### Provided entries:
= Beginning of Section =

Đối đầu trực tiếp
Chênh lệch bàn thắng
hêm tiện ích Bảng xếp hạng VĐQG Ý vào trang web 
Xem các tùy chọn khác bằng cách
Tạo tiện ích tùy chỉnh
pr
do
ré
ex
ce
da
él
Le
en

= End of Section =
= Beginning of Section =

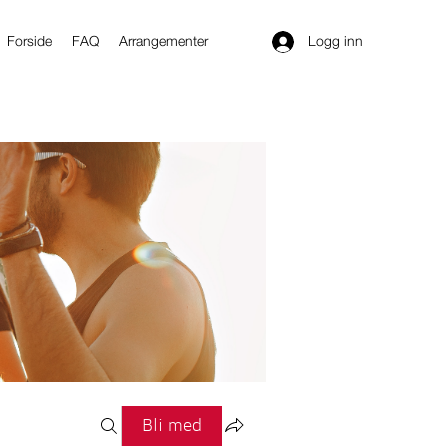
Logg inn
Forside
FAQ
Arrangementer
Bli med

= End of Section =
= Beginning of Section =

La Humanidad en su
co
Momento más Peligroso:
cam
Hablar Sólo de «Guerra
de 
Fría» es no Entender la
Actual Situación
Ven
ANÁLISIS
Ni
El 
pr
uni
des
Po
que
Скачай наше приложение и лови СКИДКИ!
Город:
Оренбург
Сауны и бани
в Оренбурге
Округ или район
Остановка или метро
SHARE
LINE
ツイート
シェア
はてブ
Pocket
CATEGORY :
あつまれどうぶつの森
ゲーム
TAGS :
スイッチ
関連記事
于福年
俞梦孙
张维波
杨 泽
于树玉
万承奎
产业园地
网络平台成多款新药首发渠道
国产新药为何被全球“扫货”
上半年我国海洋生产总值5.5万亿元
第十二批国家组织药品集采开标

= End of Section =

### Written task:
Pick out each line above that includes "tiện" and show it.

### Output of the task:
hêm tiện ích Bảng xếp hạng VĐQG Ý vào trang web 
Tạo tiện ích tùy chỉnh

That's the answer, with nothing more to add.